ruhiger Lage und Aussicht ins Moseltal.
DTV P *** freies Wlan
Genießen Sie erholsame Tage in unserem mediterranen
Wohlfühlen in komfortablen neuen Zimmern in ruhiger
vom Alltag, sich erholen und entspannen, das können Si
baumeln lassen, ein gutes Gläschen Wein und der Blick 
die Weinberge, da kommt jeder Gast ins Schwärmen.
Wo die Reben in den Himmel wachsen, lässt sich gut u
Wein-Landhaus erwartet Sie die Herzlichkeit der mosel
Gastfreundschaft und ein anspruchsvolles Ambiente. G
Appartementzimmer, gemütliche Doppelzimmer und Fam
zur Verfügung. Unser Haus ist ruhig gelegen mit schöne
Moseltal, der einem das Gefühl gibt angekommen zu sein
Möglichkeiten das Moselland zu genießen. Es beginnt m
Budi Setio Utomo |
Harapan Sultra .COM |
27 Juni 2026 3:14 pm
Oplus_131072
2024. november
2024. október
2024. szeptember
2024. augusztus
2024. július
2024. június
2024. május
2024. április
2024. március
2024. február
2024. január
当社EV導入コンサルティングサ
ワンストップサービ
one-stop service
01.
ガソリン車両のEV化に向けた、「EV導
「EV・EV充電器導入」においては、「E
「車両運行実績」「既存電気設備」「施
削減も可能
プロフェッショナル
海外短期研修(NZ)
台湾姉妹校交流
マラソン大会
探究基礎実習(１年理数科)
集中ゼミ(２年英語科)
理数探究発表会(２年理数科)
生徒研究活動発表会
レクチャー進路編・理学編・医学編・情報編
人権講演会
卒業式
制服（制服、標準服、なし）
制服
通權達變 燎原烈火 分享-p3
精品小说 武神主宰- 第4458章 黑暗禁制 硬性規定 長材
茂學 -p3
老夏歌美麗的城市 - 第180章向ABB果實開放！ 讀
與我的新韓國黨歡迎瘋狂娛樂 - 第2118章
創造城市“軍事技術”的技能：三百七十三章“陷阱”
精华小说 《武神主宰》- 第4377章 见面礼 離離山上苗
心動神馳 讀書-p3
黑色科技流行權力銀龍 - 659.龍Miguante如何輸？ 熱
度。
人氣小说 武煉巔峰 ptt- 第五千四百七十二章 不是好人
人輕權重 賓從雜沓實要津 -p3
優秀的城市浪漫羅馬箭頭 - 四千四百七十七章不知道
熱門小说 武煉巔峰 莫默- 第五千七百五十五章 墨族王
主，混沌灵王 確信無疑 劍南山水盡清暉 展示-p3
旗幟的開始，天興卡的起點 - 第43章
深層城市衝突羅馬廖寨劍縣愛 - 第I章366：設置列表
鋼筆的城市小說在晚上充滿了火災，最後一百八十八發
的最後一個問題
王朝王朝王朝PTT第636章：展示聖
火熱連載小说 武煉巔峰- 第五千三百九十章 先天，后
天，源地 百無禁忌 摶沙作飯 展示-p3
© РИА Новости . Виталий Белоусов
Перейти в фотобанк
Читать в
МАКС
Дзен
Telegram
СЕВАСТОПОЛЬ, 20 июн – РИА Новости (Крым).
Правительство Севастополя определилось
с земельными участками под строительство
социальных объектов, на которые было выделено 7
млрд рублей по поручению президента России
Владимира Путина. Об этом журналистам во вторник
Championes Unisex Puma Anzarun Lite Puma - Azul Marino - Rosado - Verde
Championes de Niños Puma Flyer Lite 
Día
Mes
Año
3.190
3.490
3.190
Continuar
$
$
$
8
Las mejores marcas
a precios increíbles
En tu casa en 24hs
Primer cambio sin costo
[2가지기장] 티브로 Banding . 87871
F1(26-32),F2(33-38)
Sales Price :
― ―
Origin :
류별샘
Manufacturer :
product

WHAT YOU WILL DO - Return, from the material above, each line holding the string "Новости".

ANSWER FOR THE TASK -
© РИА Новости . Виталий Белоусов
СЕВАСТОПОЛЬ, 20 июн – РИА Новости (Крым).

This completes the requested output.